Athens - 7 October 2020

Shipowning legends Pericles S. Panagopulos and George R. Vergottis have been inducted into the Greek Shipping Hall of Fame in a Virtual Induction Ceremony that premiered online on 5 October 2020. They bring the Hall of Fame’s pantheon of great personalities from the history of Greek merchant shipping since the steam age to 32.

Voting for Inductees takes place annually and is open to members of the Greek Shipping Hall of Fame Academy, currently numbering about 300 prominent individuals in today’s Greek shipping community. The integrity of the on-line voting and the final results are overseen by the international audit firm, Deloitte.

Pericles S. Panagopulos (1935-2019)

Pericles Panagopulos, who passed away last year, stood out among prominent Greek shipowners of his age as a true entrepreneur and innovator.
Panagopulos was not born into a shipping family. At the age of seven years he lost his father during the wartime occupation of Greece. However, he was taken under the wing of a distant relative, the Switzerland-based Greek shipping legend, Eugene Eugenides, who eventually assigned him to the passenger division of his group, Home Lines. After Eugenides’ death Panagopulos eventually sought new opportunities. He became general manager of Sun Line Cruises, and there gained the confidence to launch his own career as an entrepreneur.

In 1971, Panagopulos co-founded Royal Cruise Line with Barney Ebsworth, a St. Louis travel industry entrepreneur. RCL’s many innovations included the concept, commonplace today, of the air-sea package for cruises. Both ships built by RCL as newbuildings, the 1972-built Golden Odyssey and the 1988-built Crown Odyssey, were seen as pioneering new trends in cruising.

Panagopulos was an innovator, but also a pragmatist. In 1989 he sold RCL to Kloster Cruise for a price of about $250 million, a move that anticipated a much wider worldwide consolidation of cruising that was soon to come.

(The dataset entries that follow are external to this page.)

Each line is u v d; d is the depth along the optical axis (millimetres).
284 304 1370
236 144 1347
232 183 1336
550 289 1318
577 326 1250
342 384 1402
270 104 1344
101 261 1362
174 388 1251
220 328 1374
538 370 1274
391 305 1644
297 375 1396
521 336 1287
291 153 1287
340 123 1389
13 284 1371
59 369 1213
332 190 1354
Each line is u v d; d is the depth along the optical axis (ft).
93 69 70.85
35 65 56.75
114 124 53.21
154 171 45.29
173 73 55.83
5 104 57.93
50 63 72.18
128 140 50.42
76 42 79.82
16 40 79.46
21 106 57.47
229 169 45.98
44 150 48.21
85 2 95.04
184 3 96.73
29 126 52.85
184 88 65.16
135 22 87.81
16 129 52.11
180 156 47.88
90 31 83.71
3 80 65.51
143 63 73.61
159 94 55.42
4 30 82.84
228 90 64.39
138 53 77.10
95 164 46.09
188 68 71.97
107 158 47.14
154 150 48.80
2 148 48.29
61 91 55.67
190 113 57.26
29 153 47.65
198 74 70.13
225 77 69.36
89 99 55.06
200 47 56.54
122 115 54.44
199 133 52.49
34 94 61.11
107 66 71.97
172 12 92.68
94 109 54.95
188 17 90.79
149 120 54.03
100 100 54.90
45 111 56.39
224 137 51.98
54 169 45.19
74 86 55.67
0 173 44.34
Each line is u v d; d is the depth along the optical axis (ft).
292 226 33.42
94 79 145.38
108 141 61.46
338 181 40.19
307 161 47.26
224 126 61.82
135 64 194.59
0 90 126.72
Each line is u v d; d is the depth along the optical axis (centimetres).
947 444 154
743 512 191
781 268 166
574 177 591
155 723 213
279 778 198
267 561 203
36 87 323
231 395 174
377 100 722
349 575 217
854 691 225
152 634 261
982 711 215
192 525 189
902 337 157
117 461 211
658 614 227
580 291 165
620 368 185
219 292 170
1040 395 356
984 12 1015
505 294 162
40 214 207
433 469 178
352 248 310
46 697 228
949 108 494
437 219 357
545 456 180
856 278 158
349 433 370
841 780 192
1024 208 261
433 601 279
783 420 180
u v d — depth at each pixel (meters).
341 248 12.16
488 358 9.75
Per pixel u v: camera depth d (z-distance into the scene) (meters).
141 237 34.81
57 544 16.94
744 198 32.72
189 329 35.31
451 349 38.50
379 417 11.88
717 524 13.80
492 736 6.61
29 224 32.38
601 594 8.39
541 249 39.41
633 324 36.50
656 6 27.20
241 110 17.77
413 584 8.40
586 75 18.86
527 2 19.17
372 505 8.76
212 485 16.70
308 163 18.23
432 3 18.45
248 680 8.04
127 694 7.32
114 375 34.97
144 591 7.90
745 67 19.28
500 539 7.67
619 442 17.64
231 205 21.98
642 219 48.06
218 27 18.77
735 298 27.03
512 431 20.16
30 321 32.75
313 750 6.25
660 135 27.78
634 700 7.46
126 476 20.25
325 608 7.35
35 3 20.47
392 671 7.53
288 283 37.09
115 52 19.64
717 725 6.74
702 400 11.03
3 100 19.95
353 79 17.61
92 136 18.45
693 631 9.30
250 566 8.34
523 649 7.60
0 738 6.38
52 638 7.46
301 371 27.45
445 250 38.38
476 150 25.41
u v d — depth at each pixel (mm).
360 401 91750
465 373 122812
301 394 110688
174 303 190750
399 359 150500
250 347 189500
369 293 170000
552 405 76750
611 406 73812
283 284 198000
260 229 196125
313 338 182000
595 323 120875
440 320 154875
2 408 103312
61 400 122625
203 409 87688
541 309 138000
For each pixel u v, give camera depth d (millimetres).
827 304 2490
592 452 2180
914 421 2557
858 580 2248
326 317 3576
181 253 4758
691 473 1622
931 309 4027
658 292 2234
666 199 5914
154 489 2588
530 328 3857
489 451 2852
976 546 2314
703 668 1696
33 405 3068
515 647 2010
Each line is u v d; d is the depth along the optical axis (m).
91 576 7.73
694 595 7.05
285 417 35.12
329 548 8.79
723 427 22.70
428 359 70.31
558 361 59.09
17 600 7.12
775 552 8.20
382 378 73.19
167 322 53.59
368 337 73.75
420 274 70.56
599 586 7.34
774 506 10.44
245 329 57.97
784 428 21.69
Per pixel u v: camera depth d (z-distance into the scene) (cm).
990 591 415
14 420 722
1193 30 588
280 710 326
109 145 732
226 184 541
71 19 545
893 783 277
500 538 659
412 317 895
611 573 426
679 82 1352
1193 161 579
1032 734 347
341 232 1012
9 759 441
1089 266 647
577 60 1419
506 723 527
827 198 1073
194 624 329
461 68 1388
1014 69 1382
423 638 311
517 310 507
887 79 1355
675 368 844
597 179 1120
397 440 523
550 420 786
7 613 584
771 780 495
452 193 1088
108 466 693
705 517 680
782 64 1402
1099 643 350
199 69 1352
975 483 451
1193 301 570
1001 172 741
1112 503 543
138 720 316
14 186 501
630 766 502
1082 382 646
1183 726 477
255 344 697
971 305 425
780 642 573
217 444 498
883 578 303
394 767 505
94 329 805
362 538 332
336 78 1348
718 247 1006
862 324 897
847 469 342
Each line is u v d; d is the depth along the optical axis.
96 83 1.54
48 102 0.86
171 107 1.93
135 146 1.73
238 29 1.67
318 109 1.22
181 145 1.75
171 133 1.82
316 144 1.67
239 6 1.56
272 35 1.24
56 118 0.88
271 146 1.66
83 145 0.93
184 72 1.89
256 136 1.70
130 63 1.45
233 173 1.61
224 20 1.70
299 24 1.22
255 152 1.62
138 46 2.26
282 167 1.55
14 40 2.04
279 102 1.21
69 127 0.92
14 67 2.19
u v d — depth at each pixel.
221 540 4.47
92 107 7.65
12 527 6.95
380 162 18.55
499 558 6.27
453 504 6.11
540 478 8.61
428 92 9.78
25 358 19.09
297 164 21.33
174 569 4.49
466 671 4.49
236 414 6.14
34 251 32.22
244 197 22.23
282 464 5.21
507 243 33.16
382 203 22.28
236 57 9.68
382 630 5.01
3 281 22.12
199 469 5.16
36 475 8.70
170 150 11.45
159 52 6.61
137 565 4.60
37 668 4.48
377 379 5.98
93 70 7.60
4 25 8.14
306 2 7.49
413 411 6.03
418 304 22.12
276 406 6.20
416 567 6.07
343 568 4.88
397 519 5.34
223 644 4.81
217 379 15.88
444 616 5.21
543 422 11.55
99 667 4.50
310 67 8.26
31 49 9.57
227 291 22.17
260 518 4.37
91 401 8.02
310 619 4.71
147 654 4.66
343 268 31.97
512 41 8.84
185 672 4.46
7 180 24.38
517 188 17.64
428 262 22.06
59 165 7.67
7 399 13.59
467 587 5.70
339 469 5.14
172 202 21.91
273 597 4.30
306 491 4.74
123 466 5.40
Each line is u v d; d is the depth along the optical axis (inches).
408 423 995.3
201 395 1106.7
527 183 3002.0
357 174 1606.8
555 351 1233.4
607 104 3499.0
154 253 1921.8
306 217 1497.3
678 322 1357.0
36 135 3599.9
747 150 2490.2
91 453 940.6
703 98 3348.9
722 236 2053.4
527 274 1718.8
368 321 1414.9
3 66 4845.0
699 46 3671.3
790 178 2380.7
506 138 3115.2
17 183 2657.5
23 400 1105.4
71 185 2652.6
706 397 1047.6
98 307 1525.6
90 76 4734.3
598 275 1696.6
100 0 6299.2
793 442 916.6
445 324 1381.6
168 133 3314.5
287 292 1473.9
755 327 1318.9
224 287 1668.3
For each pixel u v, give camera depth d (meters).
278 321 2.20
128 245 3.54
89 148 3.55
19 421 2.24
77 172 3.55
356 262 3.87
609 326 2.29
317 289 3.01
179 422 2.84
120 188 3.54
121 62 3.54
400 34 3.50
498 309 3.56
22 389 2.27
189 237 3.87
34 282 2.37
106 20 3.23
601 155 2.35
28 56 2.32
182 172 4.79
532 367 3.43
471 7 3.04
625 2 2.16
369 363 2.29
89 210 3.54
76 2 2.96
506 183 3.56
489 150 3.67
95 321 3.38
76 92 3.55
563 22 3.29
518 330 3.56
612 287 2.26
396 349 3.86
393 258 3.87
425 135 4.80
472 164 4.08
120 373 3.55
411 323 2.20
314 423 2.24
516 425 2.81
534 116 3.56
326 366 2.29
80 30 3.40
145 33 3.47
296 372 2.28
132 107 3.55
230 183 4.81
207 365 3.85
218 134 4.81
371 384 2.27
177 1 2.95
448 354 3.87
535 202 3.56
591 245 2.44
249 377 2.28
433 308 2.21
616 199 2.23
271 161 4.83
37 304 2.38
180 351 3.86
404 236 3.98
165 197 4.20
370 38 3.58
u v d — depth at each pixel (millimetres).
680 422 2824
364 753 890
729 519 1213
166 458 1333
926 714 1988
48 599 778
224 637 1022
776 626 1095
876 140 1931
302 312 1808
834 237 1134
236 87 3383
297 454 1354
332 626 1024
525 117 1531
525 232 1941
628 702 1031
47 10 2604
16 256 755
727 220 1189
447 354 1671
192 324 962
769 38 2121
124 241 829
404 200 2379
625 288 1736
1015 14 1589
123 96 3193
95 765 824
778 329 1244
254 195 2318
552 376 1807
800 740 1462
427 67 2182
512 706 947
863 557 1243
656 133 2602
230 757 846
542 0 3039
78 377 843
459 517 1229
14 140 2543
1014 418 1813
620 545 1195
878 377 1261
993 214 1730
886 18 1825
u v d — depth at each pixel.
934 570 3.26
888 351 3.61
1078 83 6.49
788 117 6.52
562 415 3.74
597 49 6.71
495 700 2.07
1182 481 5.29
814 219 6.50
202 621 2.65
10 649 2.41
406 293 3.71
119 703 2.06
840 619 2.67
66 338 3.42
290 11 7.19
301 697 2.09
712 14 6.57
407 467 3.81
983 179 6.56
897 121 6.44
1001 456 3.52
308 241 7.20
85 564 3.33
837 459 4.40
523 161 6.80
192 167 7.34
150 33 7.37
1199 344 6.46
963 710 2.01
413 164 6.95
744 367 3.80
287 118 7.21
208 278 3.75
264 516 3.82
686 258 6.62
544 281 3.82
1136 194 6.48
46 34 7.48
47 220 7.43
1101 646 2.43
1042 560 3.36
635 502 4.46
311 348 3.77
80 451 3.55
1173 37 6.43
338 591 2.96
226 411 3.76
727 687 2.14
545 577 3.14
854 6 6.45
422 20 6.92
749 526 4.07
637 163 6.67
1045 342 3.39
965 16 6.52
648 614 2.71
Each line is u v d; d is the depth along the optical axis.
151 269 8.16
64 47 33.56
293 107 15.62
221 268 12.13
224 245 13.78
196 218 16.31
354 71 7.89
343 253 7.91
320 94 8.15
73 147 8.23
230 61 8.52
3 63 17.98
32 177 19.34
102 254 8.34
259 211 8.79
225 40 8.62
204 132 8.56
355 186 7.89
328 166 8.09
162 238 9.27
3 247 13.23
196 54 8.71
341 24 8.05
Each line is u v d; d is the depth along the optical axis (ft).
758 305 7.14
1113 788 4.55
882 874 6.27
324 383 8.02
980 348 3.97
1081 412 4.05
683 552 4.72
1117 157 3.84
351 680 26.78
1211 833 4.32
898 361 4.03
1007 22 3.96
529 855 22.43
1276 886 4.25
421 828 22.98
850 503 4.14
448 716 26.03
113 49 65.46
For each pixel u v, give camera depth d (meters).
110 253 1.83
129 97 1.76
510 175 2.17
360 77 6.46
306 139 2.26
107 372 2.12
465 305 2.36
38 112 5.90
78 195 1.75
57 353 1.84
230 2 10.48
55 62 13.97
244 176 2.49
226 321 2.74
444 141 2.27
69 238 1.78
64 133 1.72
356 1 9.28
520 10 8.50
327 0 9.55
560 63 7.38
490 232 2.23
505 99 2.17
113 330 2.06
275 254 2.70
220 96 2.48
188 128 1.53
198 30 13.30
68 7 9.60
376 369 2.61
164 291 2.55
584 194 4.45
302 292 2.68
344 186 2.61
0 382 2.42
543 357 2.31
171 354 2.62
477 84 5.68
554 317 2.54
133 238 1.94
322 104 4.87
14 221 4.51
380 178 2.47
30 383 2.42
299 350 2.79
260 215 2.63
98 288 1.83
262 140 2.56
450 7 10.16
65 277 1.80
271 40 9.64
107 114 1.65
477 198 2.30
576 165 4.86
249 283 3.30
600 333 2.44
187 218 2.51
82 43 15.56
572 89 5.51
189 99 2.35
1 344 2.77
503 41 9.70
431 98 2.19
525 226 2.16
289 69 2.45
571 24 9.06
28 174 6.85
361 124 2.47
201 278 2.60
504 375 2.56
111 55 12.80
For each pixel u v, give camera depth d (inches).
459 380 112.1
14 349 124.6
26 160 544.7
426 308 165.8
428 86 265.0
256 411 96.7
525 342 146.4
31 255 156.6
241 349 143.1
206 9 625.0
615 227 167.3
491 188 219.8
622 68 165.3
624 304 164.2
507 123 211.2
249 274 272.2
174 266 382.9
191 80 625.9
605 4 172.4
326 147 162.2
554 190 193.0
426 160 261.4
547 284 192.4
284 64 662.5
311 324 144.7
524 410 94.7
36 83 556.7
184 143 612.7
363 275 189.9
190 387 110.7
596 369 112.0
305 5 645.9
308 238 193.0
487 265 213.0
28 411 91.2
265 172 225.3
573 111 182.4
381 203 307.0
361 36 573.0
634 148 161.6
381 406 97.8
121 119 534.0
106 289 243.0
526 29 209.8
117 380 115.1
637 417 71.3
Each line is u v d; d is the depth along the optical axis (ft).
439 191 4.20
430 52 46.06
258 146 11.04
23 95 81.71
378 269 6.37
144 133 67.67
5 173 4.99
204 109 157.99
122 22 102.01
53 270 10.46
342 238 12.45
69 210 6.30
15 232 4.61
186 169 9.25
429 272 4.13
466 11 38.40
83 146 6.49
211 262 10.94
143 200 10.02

In Greece he was best known as the creator of Attica Group. Established in 1992, Attica quickly moved into the ferry business, modernising the sector with newbuildings. SuperFast Ferries initially focused on the Greece-Italy trades before expanding to the Baltic and North Sea. Attica later acquired Strintzis Lines and after rebranding it Blue Star Ferries, introduced newbuildings for domestic Greek island routes, too.

In parallel with his ferry operations, he was active in dry bulk shipping through Magna Marine, formed in 1991 (view full biography).

George R. Vergottis (1893-1965)

George R. Vergottis was born in 1893 to a Cephalonian family with shipping traditions traceable as far back as 1583.

The fifth child of Charalampos (‘Rokos’) Vergottis (1842-1924), he attended school in Constantinople and later the renowned Commercial College in Marseilles, before joining the family’s shipping office in Cardiff which he managed during the First World War.

In 1924 Vergottis Ltd moved premises to London.  Together with his brothers Panaghi and Andrew, George purchased several freighters at low prices between 1928 and 1933.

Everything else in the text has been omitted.